#### Stated problem a:
Rewrite the records from their first line through the line containing "orange rectangle at", inclusive, changing "counterclockwise" to "anticlockwise" and keeping everything else the same.

#### Text:
..........

DuMP3 - duplicate & similar file finder / Discussion / Help: New version much slower?

Daniel - 2008-03-19

Hello;
Let me commend you on an excellent utility that has saved me loads of time. I have a vast collection of images that I am using the Average Color Fingerprint for comparison... the number is somewhere over 100,000 images of varying dimension. I know there are some duplicates as they are sorted by subject matter. I downloaded and started the latest release from a few days back. Seeing that there were database schema changes, I dropped the existing db tables and initiated a rescan. The problem is that handling only the first 7000 images has proven to take over 24 hours which normally took a few hours to complete on the previous version.
From what I can tell, there is much more SQL activity on the newer version than the older version, but it doesn't seem the back end is the bottleneck as resources are still at about 15% idle.

Thanks!

..........

#### Supplied data:
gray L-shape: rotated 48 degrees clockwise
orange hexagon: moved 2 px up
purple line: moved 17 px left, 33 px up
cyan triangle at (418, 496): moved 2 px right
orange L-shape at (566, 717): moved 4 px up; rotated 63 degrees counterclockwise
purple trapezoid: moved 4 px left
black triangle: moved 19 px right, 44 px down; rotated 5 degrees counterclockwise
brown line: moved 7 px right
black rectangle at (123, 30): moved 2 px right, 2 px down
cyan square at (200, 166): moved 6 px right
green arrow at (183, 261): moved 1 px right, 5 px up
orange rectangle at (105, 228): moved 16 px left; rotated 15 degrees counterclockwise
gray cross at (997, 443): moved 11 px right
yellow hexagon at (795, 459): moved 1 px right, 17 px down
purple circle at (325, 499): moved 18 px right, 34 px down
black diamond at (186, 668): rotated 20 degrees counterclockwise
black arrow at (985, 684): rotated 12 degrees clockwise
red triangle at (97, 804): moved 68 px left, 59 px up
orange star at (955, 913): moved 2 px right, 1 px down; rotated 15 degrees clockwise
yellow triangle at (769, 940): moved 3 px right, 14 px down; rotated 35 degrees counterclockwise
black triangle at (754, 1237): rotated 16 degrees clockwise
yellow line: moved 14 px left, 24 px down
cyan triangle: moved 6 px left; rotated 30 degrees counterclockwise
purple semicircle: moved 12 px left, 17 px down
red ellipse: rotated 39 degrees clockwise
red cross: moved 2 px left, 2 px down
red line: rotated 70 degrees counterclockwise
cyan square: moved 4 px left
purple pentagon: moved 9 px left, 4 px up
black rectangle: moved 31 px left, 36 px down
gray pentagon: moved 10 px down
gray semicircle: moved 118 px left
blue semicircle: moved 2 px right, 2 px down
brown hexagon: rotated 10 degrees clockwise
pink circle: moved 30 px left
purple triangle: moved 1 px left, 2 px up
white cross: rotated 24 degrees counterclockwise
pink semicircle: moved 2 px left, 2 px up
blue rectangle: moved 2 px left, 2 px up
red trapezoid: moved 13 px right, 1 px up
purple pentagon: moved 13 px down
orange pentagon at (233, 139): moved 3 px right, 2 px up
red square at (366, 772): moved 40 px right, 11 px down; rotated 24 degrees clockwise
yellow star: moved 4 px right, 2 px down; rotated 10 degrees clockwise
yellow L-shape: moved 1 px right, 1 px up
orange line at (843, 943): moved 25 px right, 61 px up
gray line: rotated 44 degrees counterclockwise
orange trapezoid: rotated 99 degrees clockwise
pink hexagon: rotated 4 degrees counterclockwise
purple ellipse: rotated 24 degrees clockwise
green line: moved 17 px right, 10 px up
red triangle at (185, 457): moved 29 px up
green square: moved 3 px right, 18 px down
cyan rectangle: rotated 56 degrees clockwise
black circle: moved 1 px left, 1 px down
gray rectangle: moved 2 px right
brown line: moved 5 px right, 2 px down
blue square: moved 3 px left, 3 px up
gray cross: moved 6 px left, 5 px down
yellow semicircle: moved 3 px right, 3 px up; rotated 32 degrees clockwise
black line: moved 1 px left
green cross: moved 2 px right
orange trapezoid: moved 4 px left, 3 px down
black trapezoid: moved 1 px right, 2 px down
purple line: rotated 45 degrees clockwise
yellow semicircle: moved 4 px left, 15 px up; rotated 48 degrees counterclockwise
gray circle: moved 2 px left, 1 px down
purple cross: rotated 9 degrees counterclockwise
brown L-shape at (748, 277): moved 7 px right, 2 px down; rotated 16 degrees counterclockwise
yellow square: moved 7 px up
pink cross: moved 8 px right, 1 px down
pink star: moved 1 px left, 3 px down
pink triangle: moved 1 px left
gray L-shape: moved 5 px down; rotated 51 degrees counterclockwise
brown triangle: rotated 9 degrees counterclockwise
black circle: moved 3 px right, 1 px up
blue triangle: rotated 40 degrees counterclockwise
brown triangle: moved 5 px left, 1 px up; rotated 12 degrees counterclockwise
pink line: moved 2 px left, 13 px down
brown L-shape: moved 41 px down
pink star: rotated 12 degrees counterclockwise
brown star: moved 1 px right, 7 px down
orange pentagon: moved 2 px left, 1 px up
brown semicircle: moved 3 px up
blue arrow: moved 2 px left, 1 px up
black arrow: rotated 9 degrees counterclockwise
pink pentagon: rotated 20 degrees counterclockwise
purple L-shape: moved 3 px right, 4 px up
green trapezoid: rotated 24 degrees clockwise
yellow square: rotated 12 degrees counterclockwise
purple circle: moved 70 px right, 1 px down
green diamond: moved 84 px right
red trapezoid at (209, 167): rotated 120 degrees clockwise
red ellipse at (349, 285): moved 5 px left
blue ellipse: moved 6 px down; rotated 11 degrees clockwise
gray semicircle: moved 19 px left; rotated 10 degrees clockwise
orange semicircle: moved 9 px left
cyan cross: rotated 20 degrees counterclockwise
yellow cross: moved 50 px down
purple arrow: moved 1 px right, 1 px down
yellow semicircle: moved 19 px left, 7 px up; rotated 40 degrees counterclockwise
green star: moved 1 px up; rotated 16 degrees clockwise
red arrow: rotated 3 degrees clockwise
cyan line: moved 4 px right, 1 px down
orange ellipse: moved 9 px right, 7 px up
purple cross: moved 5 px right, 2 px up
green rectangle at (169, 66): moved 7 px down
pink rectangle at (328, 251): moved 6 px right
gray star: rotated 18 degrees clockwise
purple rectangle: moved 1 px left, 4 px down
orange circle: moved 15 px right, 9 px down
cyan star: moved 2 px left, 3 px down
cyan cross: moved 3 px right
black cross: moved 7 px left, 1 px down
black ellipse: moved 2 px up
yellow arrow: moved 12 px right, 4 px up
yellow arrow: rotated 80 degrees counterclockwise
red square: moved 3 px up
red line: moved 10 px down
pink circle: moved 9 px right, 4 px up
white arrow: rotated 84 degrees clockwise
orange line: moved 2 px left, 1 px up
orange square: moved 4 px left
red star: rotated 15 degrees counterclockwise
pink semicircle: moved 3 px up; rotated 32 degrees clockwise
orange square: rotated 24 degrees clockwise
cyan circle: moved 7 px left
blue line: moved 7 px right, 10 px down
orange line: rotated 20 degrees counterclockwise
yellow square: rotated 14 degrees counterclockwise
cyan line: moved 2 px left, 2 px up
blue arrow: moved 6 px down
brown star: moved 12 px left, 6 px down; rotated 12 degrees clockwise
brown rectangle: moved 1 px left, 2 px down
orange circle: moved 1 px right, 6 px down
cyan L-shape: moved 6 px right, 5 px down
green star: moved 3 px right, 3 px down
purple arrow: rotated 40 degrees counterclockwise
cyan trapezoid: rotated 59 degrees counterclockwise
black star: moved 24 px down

..........

#### Stated problem b:
Say whether each statement agrees with the forum post about the slower DuMP3 version. Answer yes or no, and quote the deciding words from the post. (i) The poster dropped the existing database tables before starting a rescan. (ii) The poster's image collection holds fewer than 50,000 images. (iii) The poster thinks the back end is the bottleneck.

#### Exercise output a:
gray L-shape: rotated 48 degrees clockwise
orange hexagon: moved 2 px up
purple line: moved 17 px left, 33 px up
cyan triangle at (418, 496): moved 2 px right
orange L-shape at (566, 717): moved 4 px up; rotated 63 degrees anticlockwise
purple trapezoid: moved 4 px left
black triangle: moved 19 px right, 44 px down; rotated 5 degrees anticlockwise
brown line: moved 7 px right
black rectangle at (123, 30): moved 2 px right, 2 px down
cyan square at (200, 166): moved 6 px right
green arrow at (183, 261): moved 1 px right, 5 px up
orange rectangle at (105, 228): moved 16 px left; rotated 15 degrees anticlockwise

#### Exercise output b:
(i) Yes: "I dropped the existing db tables and initiated a rescan."
(ii) No: "the number is somewhere over 100,000 images of varying dimension."
(iii) No: "it doesn't seem the back end is the bottleneck as resources are still at about 15% idle."